According to AGRF, Recovery calls for decisive strategies and actions to rebuild food systems, Regenerate emphasizes the need to regenerate natural capital resources with adaptation practices, innovation, and technology for sustainable food production in a changing climate context and Act urges urgent action to accelerate food systems transformation through better policies, practices, and investments.
According to Comprehensive Africa Agriculture Development Program, Africa has about 874 million hectares of land which is suitable for agriculture, 83% have serious soil fertility to achieve high and sustained productivity. Also, it has over 67 major rivers and 63 trans boundary river basin. In short, 65% of world’s arable land and 19% of world’s renewable fresh water are available in Africa.
Regarding sea foods, 27 countries of Africa border Atlantic Ocean, 13 border Indian Ocean, 5 border Mediterranean Ocean and 4 border The Red Sea.
In terms of human resources, Africa is the home of 1.3 billion peoples of whom about 70% of them are young below 30 years. Furthermore, 40% of world’s gold, 90% of world’s chromium and platinum, largest reserves of cobalt and uranium is found in Africa.
Despite all these potentialities, Africa is still facing food insecurity, hunger and starvation. More than 140 million people in Africa are hungry, Somalia has recently reached catastrophic levels with an estimated 6.5 million people experiencing food crisis, 17.5 million people don’t have enough to eat in Nigeria, in Madagascar 7.8 million people are facing food insecurity, and 22.7 million people in Ethiopia are food insecure. Sub-Saharan Africa zone is one of the most alarming food crises in decades of roughly 146 million people suffering from acute food insecurity. Across the African continent, hunger is contributing up to 45% of children’s deaths.
Africa Food System Forum, just like any other initiatives will not succeed to secure Africa and the world from hunger and food insecurity because all initiatives have not reached the real root cause towards food crisis in Africa and so suggest the dignified solutions.

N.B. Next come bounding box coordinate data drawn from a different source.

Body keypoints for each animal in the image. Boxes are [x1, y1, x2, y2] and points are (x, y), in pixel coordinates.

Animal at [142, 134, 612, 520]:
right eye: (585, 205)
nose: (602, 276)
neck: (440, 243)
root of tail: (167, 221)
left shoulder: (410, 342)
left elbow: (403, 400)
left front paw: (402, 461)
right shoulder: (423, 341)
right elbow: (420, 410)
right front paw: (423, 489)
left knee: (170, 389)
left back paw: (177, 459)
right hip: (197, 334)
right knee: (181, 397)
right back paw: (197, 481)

Instead are suggesting capitalistic solutions and think within capitalism boundaries, depending on the western colonial solutions for their problems.
Climatic change in Africa has been highly contributed by western capitalist industries causing extreme weather resulting into climate-induced shocks to the food system which are now occurring one about every 2.5 years which is too frequent than ever before. Africa is facing increasing food price and lower price for their agricultural products in the global market due to exploitative colonial economic system in which Africa had been made as the western farm where colonizers come and exploit resources only making it the poorest in the world.
If well organized, African agricultural sector can solve not only African’s food crisis but the world at large, and only through Islam this can be achieved. Under Islamic state, (Khilafah), western colonial states will not have any opportunity to control our agricultural policies, plans and programmes. Islamic agricultural policies such as considering feeding as obligatory, reviving the barren lands, equal distribution of food, financing small and higher agricultural projects etc. Those self-sufficient, independent from western countries policies would ensure abundant food production, increases the Ummah’s agricultural potentialities such as livestock and processed agricultural products industries for feeding hunger and job creation.